Scan the entries and copy each line where the word "shoulder" is present.

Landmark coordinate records
——

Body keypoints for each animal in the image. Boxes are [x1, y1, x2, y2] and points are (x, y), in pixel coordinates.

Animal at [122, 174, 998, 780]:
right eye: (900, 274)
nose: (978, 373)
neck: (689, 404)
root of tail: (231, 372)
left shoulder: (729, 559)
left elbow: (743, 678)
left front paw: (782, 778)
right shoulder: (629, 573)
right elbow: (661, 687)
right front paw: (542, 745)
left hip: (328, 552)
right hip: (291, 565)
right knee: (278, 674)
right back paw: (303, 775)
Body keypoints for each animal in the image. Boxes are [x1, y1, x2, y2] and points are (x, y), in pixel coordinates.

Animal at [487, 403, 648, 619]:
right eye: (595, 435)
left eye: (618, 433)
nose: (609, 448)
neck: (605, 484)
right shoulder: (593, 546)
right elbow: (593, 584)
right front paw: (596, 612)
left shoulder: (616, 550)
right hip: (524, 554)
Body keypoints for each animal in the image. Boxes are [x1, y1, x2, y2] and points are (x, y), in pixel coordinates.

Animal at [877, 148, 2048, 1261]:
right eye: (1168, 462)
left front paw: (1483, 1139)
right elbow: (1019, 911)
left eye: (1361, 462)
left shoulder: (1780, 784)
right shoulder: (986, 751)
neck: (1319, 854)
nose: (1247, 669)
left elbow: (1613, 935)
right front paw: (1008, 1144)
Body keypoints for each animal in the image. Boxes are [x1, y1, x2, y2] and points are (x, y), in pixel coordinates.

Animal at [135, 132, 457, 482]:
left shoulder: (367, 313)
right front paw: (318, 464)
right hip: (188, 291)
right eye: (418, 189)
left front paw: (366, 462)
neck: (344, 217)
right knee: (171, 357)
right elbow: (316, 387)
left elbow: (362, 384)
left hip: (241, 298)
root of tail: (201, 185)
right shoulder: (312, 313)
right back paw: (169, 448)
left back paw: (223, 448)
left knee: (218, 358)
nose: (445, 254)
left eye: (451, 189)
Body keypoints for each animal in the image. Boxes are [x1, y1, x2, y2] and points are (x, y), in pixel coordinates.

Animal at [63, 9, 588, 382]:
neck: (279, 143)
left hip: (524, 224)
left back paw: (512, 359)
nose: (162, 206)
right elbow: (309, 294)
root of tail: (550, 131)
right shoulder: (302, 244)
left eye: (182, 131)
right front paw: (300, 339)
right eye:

——

## Solution to this exercise:
left shoulder: (729, 559)
right shoulder: (629, 573)
right shoulder: (593, 546)
left shoulder: (616, 550)
left shoulder: (1780, 784)
right shoulder: (986, 751)
left shoulder: (367, 313)
right shoulder: (312, 313)
right shoulder: (302, 244)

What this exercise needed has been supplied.